THE TASK
Give back the entries that follow exactly as written. Any picture gets left out.

Spatial grounding data
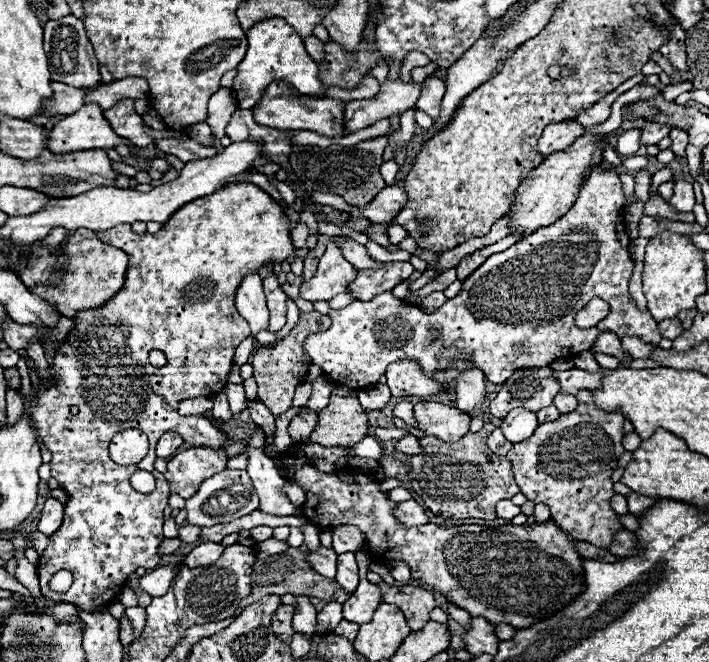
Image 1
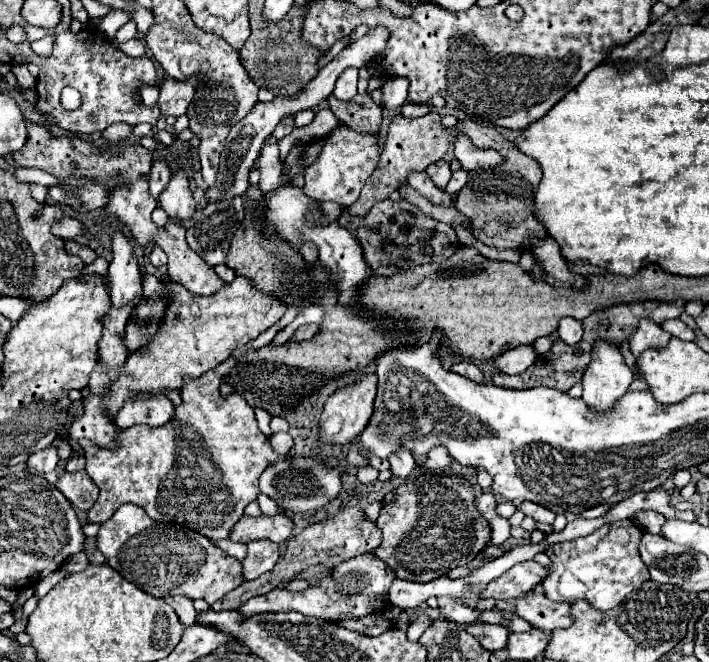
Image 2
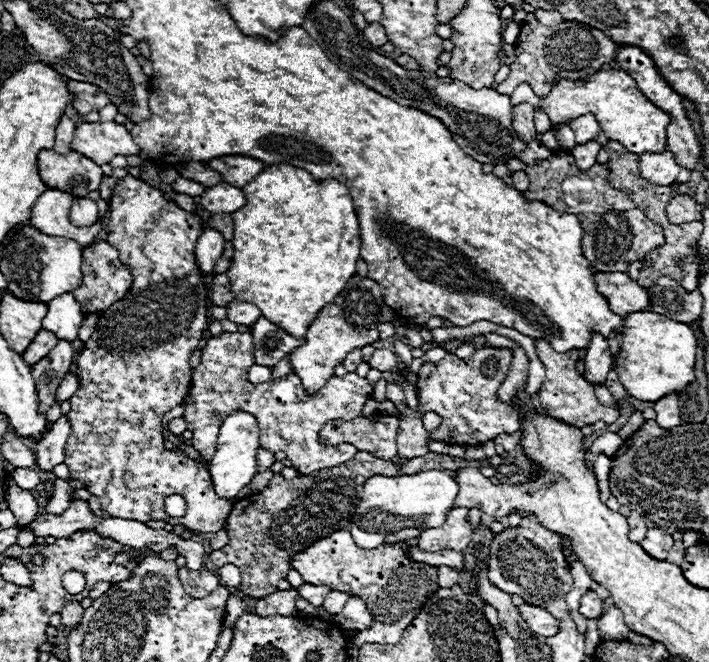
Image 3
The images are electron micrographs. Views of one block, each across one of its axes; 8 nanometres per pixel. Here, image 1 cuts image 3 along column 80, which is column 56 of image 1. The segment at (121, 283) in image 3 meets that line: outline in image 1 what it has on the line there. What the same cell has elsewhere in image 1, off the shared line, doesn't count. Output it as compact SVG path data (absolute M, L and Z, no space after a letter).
M78 228L74 234L70 234L64 240L60 262L64 262L62 270L66 270L62 274L60 282L50 284L50 286L36 284L30 288L30 292L38 294L42 300L54 304L60 310L60 314L70 318L80 310L102 306L108 298L112 298L112 294L116 294L122 288L126 268L128 268L128 254L122 254L122 250L116 250L116 248L100 242L94 232L90 232L86 228Z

TASK SOLUTION
Image 1
Image 2
Image 3
The images are electron micrographs. Views of one block, each across one of its axes; 8 nanometres per pixel. Here, image 1 cuts image 3 along column 80, which is column 56 of image 1. The segment at (121, 283) in image 3 meets that line: outline in image 1 what it has on the line there. What the same cell has elsewhere in image 1, off the shared line, doesn't count. Output it as compact SVG path data (absolute M, L and Z, no space after a letter).
M78 228L74 234L70 234L64 240L60 262L64 262L62 270L66 270L62 274L60 282L50 284L50 286L36 284L30 288L30 292L38 294L42 300L54 304L60 310L60 314L70 318L80 310L102 306L108 298L112 298L112 294L116 294L122 288L126 268L128 268L128 254L122 254L122 250L116 250L116 248L100 242L94 232L90 232L86 228Z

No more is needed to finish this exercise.